##### Testo da leggere

Dramma. Follia. Abbandono. Morte.
Gli spilli del cinema di Saverio Costanzo tornano a trafiggere, dopo il successo de " La solitudine dei numeri primi" (2010, Italia), una nuova pellicola, destinata ad imporsi nella storia del cinema come il manifesto di un incombente culto all'ecologia e al rispetto dell'ambiente, suggellato da un'atmosfera mistica, a tratti inverosimile, che lo allontana da una qualsivoglia tentativo di raccontare le note vibranti della più moderna realtà.
Attingendo ad un complesso libro su un conflitto familiare, " Il bambino indaco " di Marco Frenzoso, Costanzo affronta la storia di una coppia, nata per caso su un serale sfondo newyorkese: Mina, italiana, e Jude, giovane ingegnere americano, si conoscono, si trovano e si sposano, già pronti a dare alla luce il loro primo figlio, un bambino speciale, secondo lei, venuto al mondo con lo scopo di preservare la sua purezza, senza cadere in balìa delle tradizionali abitudini nutritive e del malato ambiente urbano.
Abbracciando questo principio, che in tutto sembra esser folle e deleterio, Mina sceglie di crescerlo con pratiche ed alimenti assolutamente estranei alla norma, quali una dieta integralmente vegana ed un contatto quanto più possibile limitato con l'esterno, e finisce per abbandonare sé stessa ad un vortice di angoscia ed ossessione che, ineluttabilmente, destabilizza il rapporto familiare.
Il bambino, infatti, non riesce a mostrare alcun segno di una crescita regolare: comprendendo che in tal modo Mina avrebbe rischiato di mettere a repentaglio la salute del figlio, Jude si oppone alle sue scelte, sostenuto da una presente ed apparentemente inaffidabile madre, e, senza metterne al corrente la moglie, lo fa visitare da un noto medico del luogo, che dimostra e marca la gravità della situazione.

##########

**Cosa fare:**
(1) Secondo la recensione sul film di Saverio Costanzo, a quale libro attinge la storia?
(2) Prosegui la recensione sul film di Saverio Costanzo a partire dalla sua ultima frase.
Per questa parte i record non contano.

##### Estratti del dataset

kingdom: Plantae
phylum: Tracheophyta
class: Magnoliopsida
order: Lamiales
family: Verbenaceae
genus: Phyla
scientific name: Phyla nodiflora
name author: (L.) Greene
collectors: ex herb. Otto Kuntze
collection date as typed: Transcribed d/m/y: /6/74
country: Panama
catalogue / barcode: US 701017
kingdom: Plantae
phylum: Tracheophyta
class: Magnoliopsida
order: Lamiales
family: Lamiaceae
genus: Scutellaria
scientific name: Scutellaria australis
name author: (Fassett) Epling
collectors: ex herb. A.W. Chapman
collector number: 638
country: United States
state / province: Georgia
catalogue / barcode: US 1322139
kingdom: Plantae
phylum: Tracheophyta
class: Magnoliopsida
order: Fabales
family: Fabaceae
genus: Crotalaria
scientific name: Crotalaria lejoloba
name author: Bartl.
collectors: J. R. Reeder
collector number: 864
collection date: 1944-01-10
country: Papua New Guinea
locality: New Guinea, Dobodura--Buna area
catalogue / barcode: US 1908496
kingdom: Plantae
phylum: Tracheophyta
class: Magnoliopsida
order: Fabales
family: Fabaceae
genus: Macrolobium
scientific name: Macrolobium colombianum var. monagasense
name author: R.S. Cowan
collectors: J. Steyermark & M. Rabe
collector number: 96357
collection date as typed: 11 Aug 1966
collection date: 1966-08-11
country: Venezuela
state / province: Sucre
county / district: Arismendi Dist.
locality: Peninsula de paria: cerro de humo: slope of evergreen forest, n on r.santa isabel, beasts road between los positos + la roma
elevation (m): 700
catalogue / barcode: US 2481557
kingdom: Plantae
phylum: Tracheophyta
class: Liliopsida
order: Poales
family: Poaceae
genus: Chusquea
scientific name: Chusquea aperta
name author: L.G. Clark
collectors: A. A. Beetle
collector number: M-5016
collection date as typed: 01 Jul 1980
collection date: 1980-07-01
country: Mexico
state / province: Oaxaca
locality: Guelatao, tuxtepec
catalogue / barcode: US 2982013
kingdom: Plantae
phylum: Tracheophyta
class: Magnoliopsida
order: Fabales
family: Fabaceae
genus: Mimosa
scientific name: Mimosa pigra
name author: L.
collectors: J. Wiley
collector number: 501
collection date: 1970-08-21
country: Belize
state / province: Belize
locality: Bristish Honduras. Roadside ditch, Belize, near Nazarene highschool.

##########

**Elenco risposte:**
(1) A «Il bambino indaco» di Marco Frenzoso.

(2)
Mina, a questo punto, cede alle richieste del coniuge, ma solo apparentemente, e il "semplice" conflitto ideologico degenera in un'infuocata e sempre più acuta ed irrisolta battaglia tra bene e male, dove una disperata tensione verso la salvezza e una follia senza limiti si schierano, attente.
L'incubo di un'ossessione, che mangia vivi gli uomini: Costanzo pone al centro della sua riflessione la deriva distruttiva del desiderio più primitivo e spontaneo, strutturando il film come un lento logoramento della ragione, fino all'avvento della pura soggettività, impulsiva e terrorizzata dinanzi alla consapevolezza di essere disarmati. In questo senso, la tormentosa spirale di perdizione di Alba Rohrwacher rappresenta un tenue, quasi impercettibile, raggio di luce nell'oscurità di un mondo votato al progresso, alla frenesia, alla negligenza, che balla su un ritmato motivetto di patologie, respirando nient'altro che tossine; la sua convinzione viene, però, esasperata, fino a volerla elevare ad emblema di un disperato ritorno alla natura che uccide e non insegna, di un amore totalizzante per un figlio che va salvato dalla sua quotidianità.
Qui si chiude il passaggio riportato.